Below are the entries; return every line among them that holds the word "https".

| MATERIAL SHOWN |
+++++

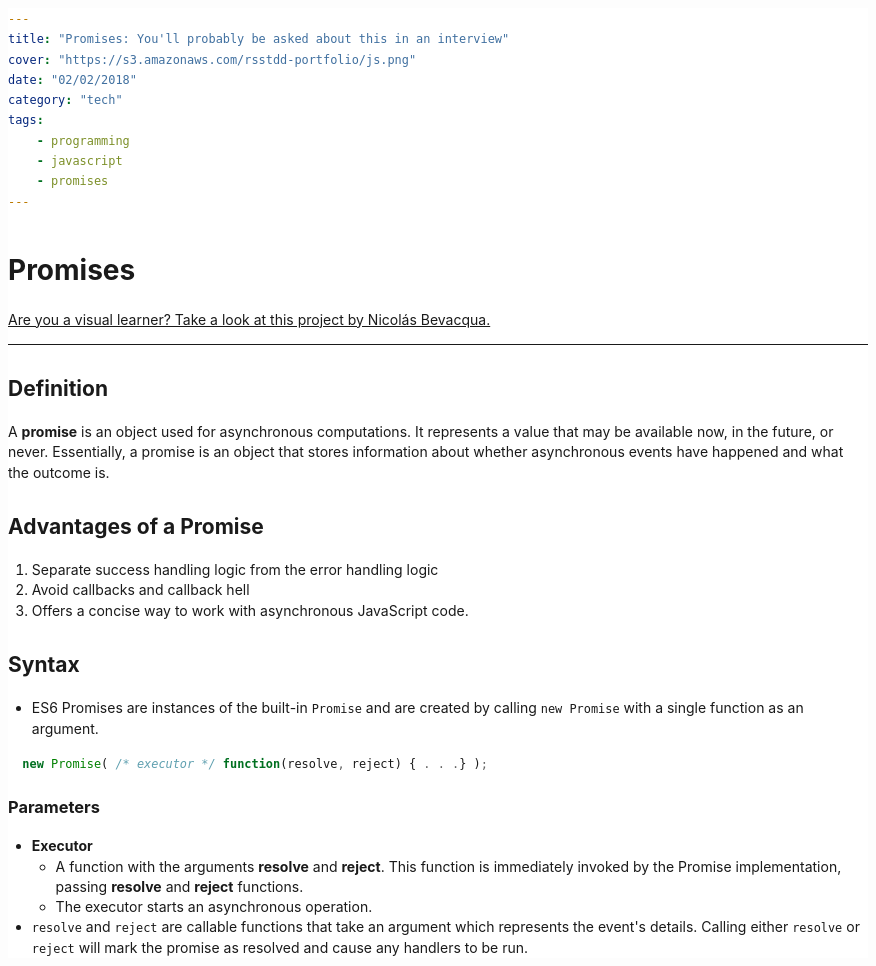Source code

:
 ```yaml
---
title: "Promises: You'll probably be asked about this in an interview"
cover: "https://s3.amazonaws.com/rsstdd-portfolio/js.png"
date: "02/02/2018"
category: "tech"
tags:
    - programming
    - javascript
    - promises
---
```


# Promises

[Are you a visual learner? Take a look at this project by Nicolás Bevacqua.](https://github.com/bevacqua/promisees)

----

## Definition

A __promise__ is an object used for asynchronous computations. It represents a value that may be available now, in the future, or never. Essentially, a promise is an object that stores information about whether asynchronous events have happened and what the outcome is.

## Advantages of a Promise

  1. Separate success handling logic from the error handling logic
  2. Avoid callbacks and callback hell
  3. Offers a concise way to work with asynchronous JavaScript code.

## Syntax

* ES6 Promises are instances of the built-in `Promise` and are created by calling `new Promise` with a single function as an argument.

```javascript
  new Promise( /* executor */ function(resolve, reject) { . . .} );
```

### Parameters

* __Executor__
  * A function with the arguments __resolve__ and __reject__. This function is immediately invoked by the Promise implementation, passing __resolve__ and __reject__ functions.
  * The executor starts an asynchronous operation.
* `resolve` and `reject` are callable functions that take an argument which represents the event's details. Calling either `resolve` or `reject` will mark the promise as resolved and cause any handlers to be run.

+++++

| RESULT OF THE EXERCISE |
cover: "https://s3.amazonaws.com/rsstdd-portfolio/js.png"
[Are you a visual learner? Take a look at this project by Nicolás Bevacqua.](https://github.com/bevacqua/promisees)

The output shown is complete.